I recently learned about modin, and am trying to convert some of my code from pandas to modin. My understanding is that modin has some operations that run faster and others that it has not optimized, so it defaults to pandas for those. Thus anything that runs in pandas should run in modin, but this does not seem to be the case.
The following code is WAI in pandas, but I get an error in modin:
#import modin.pandas as pd
import pandas as pd
dates = pd.date_range('20180101',periods=6)
pid=pd.Series(list(range(6)))
strings=pd.Series(['asdfjkl;','qwerty','zxcvbnm']*2)
frame={'id':pid,'date':dates,'strings':strings}
df=pd.DataFrame(frame)
x=2
df['first_x_string']=df['strings'].str[0:x]
print(df)
which returns:
id date strings first_x_string
0 0 2018-01-01 asdfjkl; as
1 1 2018-01-02 qwerty qw
2 2 2018-01-03 zxcvbnm zx
3 3 2018-01-04 asdfjkl; as
4 4 2018-01-05 qwerty qw
5 5 2018-01-06 zxcvbnm zx
but when I use modin.pandas (swapping which line is commented at the start), I get the error:
---------------------------------------------------------------------------
TypeError Traceback (most recent call last)
<ipython-input-16-e08362b2a4c0> in <module>
1 x=2
----> 2 df['first_x_string']=df['strings'].str[0:x]
3
4 print(df)
TypeError: 'StringMethods' object is not subscriptable
I also get additional user warnings that I did not get for pandas:
UserWarning: Distributing <class 'list'> object.
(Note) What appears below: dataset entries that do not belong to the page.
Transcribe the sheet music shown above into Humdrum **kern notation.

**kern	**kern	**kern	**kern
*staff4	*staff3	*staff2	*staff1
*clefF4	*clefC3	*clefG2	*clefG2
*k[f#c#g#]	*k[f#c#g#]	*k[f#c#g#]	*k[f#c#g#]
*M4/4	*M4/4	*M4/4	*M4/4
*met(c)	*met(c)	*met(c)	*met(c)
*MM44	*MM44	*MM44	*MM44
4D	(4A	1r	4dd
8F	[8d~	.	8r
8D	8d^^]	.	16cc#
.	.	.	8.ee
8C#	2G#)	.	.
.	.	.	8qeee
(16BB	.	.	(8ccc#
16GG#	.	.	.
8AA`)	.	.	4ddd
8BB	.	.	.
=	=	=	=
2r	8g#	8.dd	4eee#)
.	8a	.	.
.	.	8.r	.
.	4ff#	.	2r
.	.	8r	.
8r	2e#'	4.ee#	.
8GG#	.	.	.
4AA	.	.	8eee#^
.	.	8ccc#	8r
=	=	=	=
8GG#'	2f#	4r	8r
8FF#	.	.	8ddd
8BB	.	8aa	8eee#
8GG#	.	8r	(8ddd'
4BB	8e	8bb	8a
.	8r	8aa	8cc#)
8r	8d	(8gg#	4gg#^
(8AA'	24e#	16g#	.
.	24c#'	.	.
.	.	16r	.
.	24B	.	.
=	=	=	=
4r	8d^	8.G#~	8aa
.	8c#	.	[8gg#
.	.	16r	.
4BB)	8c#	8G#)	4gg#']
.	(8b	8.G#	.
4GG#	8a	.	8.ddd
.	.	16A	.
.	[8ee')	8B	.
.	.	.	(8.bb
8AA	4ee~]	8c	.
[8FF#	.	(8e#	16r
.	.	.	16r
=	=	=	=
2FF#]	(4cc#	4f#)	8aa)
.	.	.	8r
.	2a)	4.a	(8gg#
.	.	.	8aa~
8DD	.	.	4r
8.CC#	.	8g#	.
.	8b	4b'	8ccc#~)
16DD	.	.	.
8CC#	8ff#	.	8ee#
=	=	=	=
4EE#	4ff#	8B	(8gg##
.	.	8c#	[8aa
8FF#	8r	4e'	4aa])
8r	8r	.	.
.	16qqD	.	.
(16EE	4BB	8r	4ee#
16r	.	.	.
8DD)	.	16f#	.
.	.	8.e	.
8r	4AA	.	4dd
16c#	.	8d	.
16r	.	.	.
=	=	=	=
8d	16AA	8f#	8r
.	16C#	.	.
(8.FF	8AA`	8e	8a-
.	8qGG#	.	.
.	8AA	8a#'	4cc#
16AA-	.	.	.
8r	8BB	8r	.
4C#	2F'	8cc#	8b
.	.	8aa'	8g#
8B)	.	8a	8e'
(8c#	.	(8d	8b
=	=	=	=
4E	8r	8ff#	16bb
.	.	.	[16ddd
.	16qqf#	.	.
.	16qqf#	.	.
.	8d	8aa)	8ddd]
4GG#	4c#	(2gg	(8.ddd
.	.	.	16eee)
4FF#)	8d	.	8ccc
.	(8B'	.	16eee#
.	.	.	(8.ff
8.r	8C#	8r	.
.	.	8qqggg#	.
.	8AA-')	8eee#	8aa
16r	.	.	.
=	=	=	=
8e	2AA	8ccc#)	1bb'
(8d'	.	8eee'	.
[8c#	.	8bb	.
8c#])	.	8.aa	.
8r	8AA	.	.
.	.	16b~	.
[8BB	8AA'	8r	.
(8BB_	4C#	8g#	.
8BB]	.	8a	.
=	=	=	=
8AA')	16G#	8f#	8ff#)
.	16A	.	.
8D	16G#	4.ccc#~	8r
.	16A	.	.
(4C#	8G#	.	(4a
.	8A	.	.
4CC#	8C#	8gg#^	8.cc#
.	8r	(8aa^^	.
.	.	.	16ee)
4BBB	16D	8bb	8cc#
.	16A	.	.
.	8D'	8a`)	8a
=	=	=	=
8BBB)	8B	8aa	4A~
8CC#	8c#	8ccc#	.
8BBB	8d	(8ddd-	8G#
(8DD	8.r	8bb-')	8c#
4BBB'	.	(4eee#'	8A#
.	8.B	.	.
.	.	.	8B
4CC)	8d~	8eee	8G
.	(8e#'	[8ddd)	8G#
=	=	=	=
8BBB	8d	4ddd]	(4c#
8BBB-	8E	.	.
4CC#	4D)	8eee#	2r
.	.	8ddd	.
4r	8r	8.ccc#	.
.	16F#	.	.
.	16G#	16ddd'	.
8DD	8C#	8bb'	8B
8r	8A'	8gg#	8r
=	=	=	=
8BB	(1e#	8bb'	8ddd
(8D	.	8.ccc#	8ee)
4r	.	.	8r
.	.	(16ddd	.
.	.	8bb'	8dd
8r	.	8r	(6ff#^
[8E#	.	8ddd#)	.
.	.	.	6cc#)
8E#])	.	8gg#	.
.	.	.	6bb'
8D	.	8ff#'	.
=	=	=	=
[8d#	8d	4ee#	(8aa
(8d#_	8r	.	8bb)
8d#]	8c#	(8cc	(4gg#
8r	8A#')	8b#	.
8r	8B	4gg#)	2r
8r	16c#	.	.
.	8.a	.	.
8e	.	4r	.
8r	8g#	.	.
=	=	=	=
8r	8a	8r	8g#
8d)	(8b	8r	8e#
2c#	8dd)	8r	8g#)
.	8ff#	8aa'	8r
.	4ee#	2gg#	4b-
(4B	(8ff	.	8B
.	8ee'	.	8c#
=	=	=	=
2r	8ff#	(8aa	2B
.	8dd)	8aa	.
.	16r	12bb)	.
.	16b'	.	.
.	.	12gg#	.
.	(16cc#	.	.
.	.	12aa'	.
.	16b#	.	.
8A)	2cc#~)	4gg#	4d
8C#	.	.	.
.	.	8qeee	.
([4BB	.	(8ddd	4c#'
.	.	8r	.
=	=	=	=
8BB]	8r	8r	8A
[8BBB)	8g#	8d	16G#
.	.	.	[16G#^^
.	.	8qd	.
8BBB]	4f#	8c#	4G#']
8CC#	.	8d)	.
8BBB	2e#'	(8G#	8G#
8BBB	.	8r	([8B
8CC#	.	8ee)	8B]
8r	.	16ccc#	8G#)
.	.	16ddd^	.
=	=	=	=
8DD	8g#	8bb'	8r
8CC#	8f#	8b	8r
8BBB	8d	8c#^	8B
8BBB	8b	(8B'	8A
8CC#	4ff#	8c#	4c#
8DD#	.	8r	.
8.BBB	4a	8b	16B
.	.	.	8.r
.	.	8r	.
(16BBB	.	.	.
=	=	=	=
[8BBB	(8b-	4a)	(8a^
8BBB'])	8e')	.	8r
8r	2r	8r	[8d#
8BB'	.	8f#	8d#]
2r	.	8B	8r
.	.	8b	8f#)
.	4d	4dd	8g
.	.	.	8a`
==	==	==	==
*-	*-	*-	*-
This may take some time.
UserWarning: Distributing <class 'dict'> object. This may take some time.
My questions are:
How do I fix this?- As I look to convert code to modin, are there specific types of commands that will work in pandas but not in modin?
- Do the user warnings indicate that some operations are slower in modin than pandas, so that I should be selective about what I choose to use it for?
- Additionally, is it feasible (or desireable) to use modin to do certain operations like read_csv() to create a dataframe, then use pandas to run operations on that dataframe, and possibly use modin again to save the dataframe? For my current processes, loading (and to a lesser degree saving) are the most intensive tasks.
#========================================
Update:
#========================================
I have figured out fixes for the specific question I asked, but would like the other (more general) questions answered. Code for alternative methods of capturing the first x
characters in a string, with timing functions:
import time
x=2
tic = time.perf_counter()
#df['first_x_string']=df['strings'].str[0:x]
toc = time.perf_counter()
print(f'original completed in {toc-tic:0.4f} seconds')
tic = time.perf_counter()
df['first_x_string']=df['strings'].str.get(0)+df['strings'].str.get(1)
toc = time.perf_counter()
print(f'2x get() completed in {toc-tic:0.4f} seconds')
tic = time.perf_counter()
df['first_x_string']=[y[0:x] for y in df['strings']]
toc = time.perf_counter()
print(f'list comprehension completed in {toc-tic:0.4f} seconds')
print(df)
Running this on a dataframe that is 100X the example one returns:
Pandas:
original completed in 0.0016 seconds
2x get() completed in 0.0020 seconds
list comprehension completed in 0.0009 seconds
id date strings first_x_string
0 0 2018-01-01 asdfjkl; as
1 1 2018-01-02 qwerty qw
2 2 2018-01-03 zxcvbnm zx
3 3 2018-01-04 asdfjkl; as
4 4 2018-01-05 qwerty qw
.. ... ... ... ...
595 595 2019-08-19 qwerty qw
596 596 2019-08-20 zxcvbnm zx
597 597 2019-08-21 asdfjkl; as
598 598 2019-08-22 qwerty qw
599 599 2019-08-23 zxcvbnm zx
[600 rows x 4 columns]
modin:
original completed in 0.0000 seconds
2x get() completed in 0.2152 seconds
list comprehension completed in 0.1667 seconds
id date strings first_x_string
0 0 2018-01-01 asdfjkl; as
1 1 2018-01-02 qwerty qw
2 2 2018-01-03 zxcvbnm zx
3 3 2018-01-04 asdfjkl; as
4 4 2018-01-05 qwerty qw
.. ... ... ... ...
595 595 2019-08-19 qwerty qw
596 596 2019-08-20 zxcvbnm zx
597 597 2019-08-21 asdfjkl; as
598 598 2019-08-22 qwerty qw
599 599 2019-08-23 zxcvbnm zx
[600 rows x 4 columns]
These comparisons seem to illustrate that modin is not always faster, and reiterates my questions about when to use modin, and whether we can mix/match pandas and modin (or if that's not best practice and why).